If you want to start an effort to collaborate on scrapers using Python though I’d be happy to try and make use of it in Partinfo too and contribute back. I prefer to use Javascript for web stuff, but I am a Python developer too.

I do recommend using headless Chrome though for the best chance at not getting blocked. Looks like there is a good Python lib too.

paulvdh · February 22, 2019, 4:24pm

Aisler seems to be very friendly towards KiCad, and with their “precious parts” service:
https://aisler.net/products/parts
the goal seems to be that you give them your KiCad project, and they source all the parts and put them on the PCB they make for you.

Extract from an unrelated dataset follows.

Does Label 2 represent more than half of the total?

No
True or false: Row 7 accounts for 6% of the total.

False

I have never made any use of Aisler’s services, but maybe there could be some kind of cooperation from that direction.

hildogjr · February 22, 2019, 4:38pm

I think the our library could also have some communication and use partinfo. But not just, I think it is important have a way to rely just on my own computer.

This python lib is Chrome browser dependent. I think think it is a good idea have a browser / OS dependence.

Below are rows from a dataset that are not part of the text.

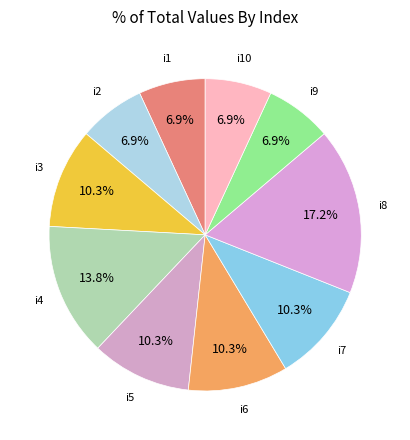

Count the number of slices in the pie.

10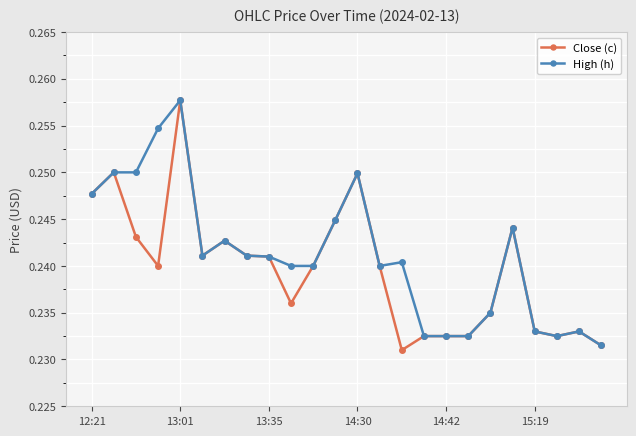

Which series has the widest spread of values?

Close (c)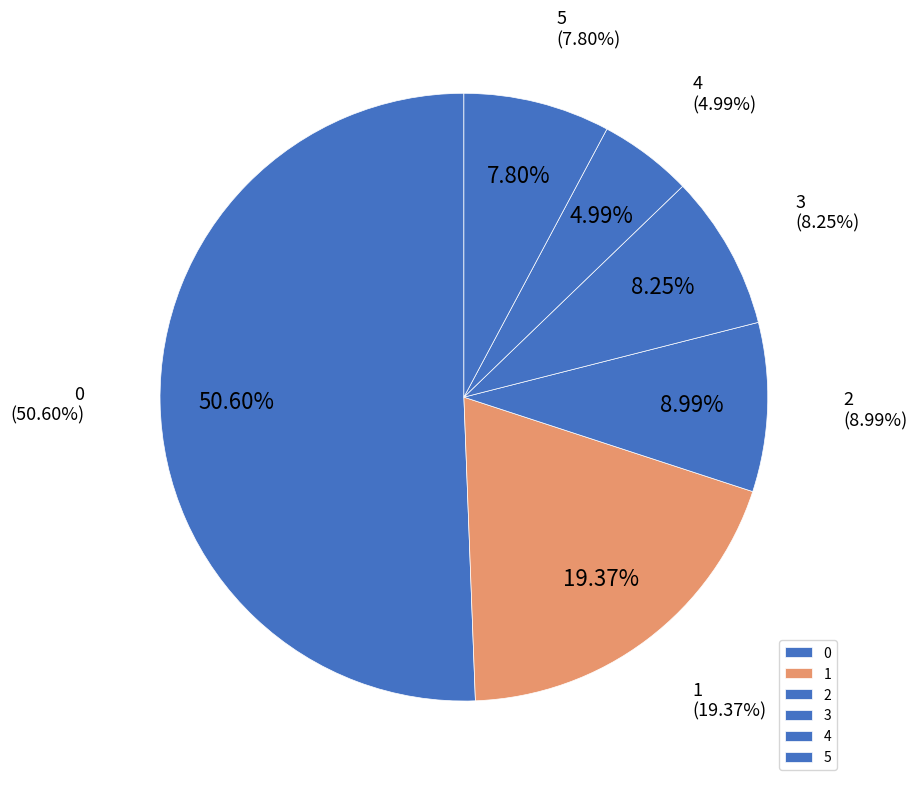

What percentage is NOT represented by 0?

49.4%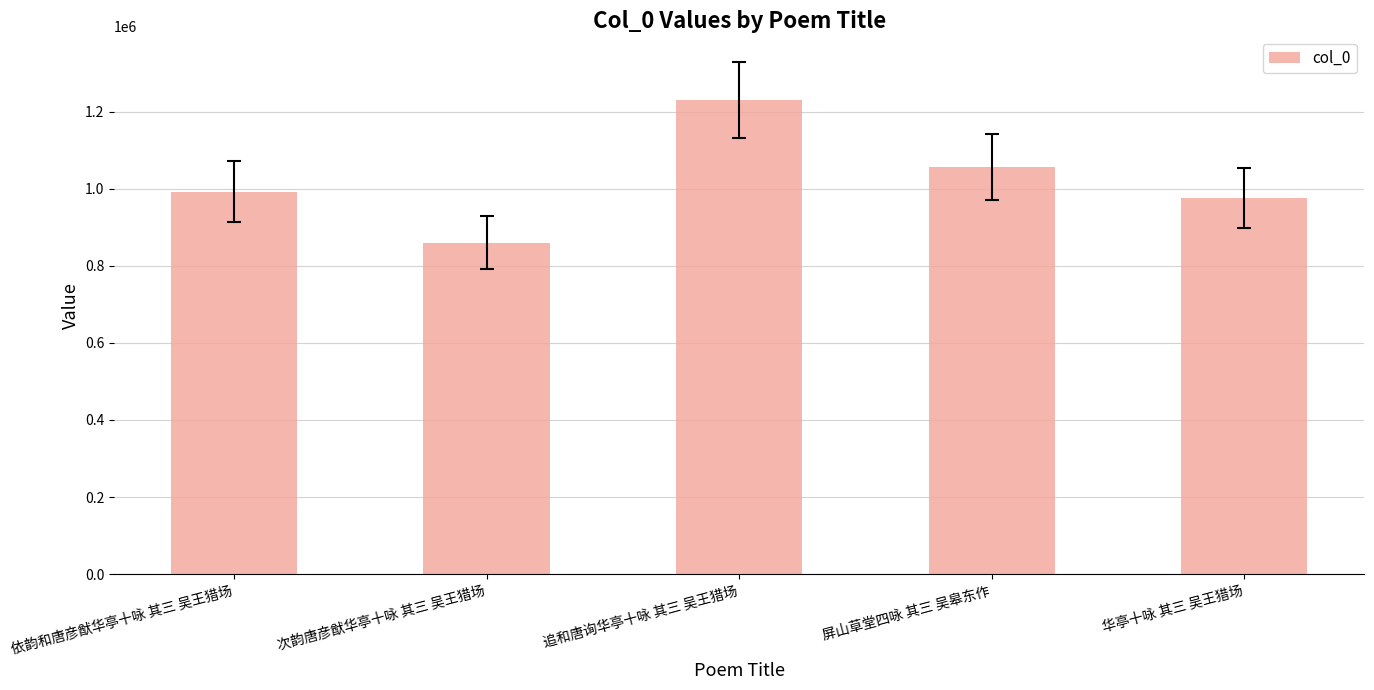

The value at 次韵唐彦猷华亭十咏 其三 吴王猎场 is 492119. True or false?

False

aisler · February 22, 2019, 4:40pm

Just came across this thread and maybe we can help out a bit.
As mentioned before, our Precious Parts offering makes use of DigiKey and Farnells APIs natively. We’d be happy to provide open access to our part search free of charge.
Does that sound like a plan? If so we’d have to build an open API for this.

As we do not make our money with advertising we’ve no plans to charge or (like Octopart) lock down the API.

kasbah · February 22, 2019, 4:45pm

You will need some dependence on something at some point. Just keep it in mind as a tool if you run into scraping issues. I hope that a Partinfo fallback in your lib won’t cause problems for making use of your lib in Partinfo.

@aisler, very generous! As you know I am waiting to make use of your API in Partinfo but I didn’t want to announce anything without checking with you first.

maui · February 22, 2019, 5:08pm

+1 from my side…
the best option to avoid a distributor banning is acting with a client emulating a browser behavior… No heavy mass requests from a single IP or server
IMO standard API is a dead route, because of the dependency on distributors inclination.

hildogjr · February 22, 2019, 5:35pm

Great, but I don’t know how to really stay out robot detection / use browser emulation.

I just concerned here: I can’t say to users of KiCost (for example) that it just can use installing Chrome or Linux OS (because of the package used for browser emulation).

So browser emulation may be the way, since it is not strict to: one browser, one OS or a lot of user configurations.

kasbah · February 22, 2019, 5:43pm

Sure, maybe you can emulate a browser well enough so you are not flagged. I think actually using a browser is the safest bet though. Chrome Headless is available for all platforms, doesn’t need configuration and shouldn’t interfere with the users default browser at all. Did you see this note in the Pyppeteer docs?

Note : When you run pyppeteer first time, it downloads a recent version of Chromium (~100MB). If you don’t prefer this behavior, run pyppeteer-install command before running scripts which uses pyppeteer.